(Beginning of INFORMATION)

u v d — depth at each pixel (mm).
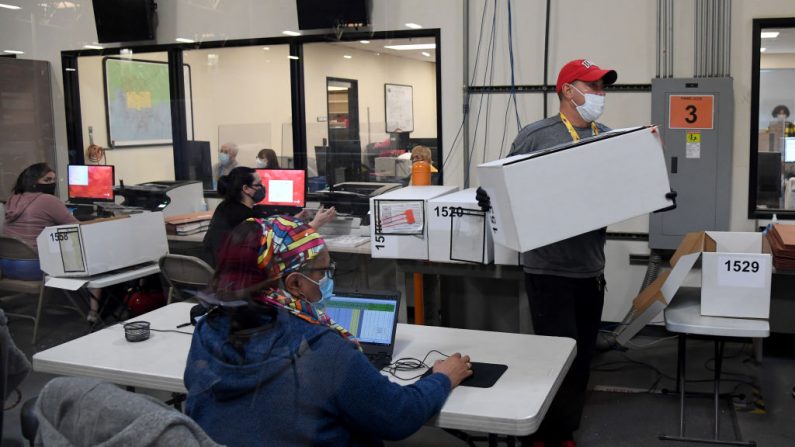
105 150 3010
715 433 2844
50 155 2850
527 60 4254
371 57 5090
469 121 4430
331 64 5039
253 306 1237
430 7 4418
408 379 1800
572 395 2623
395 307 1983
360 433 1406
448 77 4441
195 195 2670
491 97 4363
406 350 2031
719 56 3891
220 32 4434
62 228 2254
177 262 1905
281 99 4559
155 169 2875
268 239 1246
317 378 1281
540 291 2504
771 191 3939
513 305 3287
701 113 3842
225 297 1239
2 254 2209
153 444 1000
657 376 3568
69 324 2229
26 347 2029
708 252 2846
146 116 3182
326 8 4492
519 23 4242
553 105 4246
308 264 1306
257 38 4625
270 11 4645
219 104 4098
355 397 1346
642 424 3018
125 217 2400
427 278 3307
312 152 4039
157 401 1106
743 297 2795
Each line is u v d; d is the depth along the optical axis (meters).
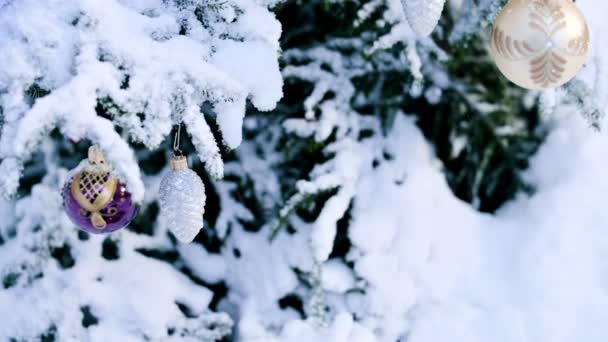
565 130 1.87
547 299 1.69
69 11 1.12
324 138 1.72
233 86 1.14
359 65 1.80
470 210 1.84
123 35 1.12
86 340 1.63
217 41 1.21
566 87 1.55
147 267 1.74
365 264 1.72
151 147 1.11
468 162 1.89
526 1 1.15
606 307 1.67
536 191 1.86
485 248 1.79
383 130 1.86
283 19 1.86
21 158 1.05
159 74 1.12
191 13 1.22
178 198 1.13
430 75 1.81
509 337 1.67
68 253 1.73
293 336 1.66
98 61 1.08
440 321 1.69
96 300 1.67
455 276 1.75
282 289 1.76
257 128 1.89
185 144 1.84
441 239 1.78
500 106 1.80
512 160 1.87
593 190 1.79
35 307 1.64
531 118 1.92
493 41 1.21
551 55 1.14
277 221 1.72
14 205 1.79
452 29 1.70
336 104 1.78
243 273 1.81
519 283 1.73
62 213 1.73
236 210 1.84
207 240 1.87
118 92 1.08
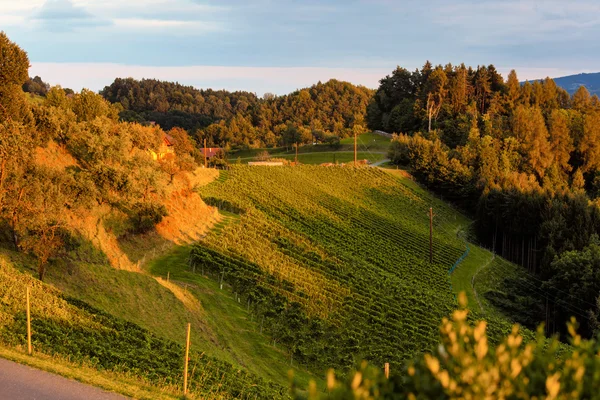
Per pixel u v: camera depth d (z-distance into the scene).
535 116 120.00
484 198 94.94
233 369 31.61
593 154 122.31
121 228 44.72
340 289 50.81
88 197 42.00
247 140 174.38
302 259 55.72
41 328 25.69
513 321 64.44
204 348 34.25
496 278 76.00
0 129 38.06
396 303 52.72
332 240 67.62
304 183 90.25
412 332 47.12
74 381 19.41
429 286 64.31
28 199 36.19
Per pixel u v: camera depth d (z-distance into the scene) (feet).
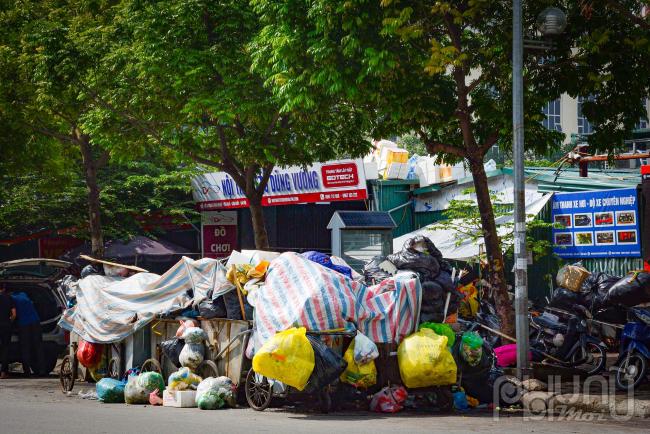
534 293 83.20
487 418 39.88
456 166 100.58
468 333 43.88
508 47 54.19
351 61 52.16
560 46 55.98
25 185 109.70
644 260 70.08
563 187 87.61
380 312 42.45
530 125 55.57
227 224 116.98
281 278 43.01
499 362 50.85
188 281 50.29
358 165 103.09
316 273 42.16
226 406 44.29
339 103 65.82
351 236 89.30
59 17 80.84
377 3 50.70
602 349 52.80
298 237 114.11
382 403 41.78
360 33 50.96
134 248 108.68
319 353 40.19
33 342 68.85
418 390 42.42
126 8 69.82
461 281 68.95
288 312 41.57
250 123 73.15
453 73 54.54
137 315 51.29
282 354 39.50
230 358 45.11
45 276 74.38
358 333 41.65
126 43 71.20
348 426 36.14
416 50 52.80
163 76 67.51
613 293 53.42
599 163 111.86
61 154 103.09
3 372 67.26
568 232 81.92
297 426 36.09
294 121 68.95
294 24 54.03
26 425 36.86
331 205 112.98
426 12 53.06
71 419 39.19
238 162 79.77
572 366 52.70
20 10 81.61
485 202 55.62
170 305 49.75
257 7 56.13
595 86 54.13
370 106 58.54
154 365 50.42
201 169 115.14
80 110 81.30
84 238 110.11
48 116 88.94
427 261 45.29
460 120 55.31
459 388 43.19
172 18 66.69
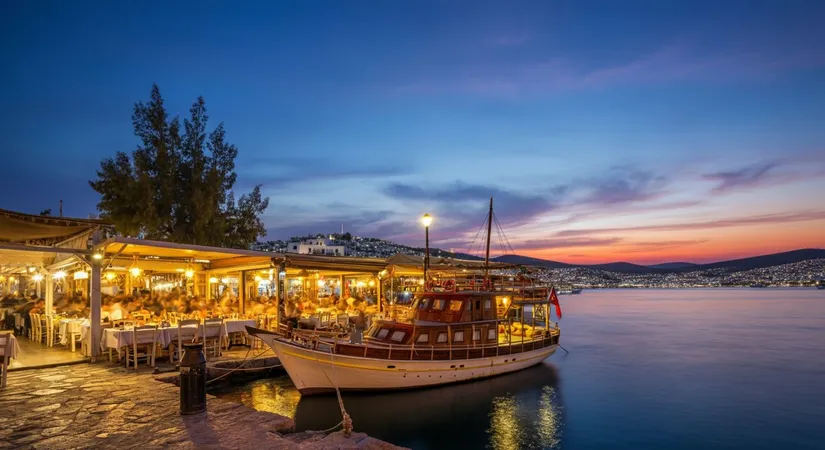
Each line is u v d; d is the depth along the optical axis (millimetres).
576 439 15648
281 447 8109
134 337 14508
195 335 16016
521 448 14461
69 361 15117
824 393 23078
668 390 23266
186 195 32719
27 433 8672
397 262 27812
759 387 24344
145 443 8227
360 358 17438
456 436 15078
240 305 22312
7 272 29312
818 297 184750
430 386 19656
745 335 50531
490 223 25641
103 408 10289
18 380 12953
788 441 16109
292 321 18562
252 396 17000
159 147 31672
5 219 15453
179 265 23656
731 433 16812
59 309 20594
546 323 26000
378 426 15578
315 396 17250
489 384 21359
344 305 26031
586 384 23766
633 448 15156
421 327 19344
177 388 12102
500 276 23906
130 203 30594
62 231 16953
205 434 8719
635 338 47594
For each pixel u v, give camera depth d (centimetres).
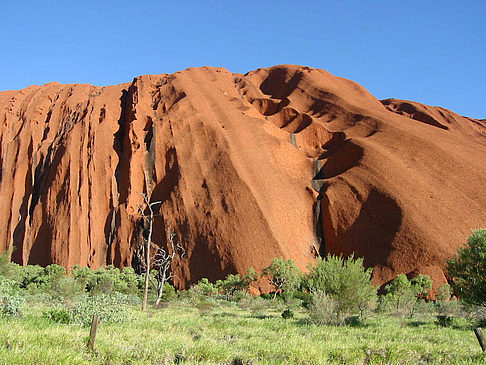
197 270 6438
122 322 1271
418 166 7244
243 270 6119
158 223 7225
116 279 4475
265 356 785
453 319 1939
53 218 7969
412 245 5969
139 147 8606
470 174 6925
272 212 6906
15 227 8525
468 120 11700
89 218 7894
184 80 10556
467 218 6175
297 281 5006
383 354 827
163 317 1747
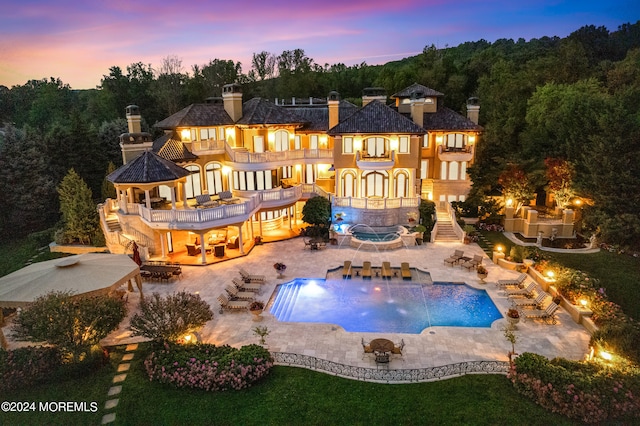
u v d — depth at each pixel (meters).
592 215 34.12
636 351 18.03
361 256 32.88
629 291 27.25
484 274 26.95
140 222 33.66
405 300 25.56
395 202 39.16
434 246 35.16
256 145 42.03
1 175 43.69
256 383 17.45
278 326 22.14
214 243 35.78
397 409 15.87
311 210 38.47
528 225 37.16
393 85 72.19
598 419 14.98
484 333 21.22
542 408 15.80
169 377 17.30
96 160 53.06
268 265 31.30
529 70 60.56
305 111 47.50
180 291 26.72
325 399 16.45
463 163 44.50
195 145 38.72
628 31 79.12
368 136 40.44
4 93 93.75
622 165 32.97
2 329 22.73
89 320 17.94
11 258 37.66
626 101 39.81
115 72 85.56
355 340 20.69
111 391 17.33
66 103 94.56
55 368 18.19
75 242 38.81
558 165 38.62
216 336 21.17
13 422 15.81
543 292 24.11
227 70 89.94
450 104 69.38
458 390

(End of INFORMATION)

=== EXERCISE AIM ===
In the entries above, tally the lines containing the word "along" and return only the tally.

=== RESULT FOR THIS EXERCISE ===
2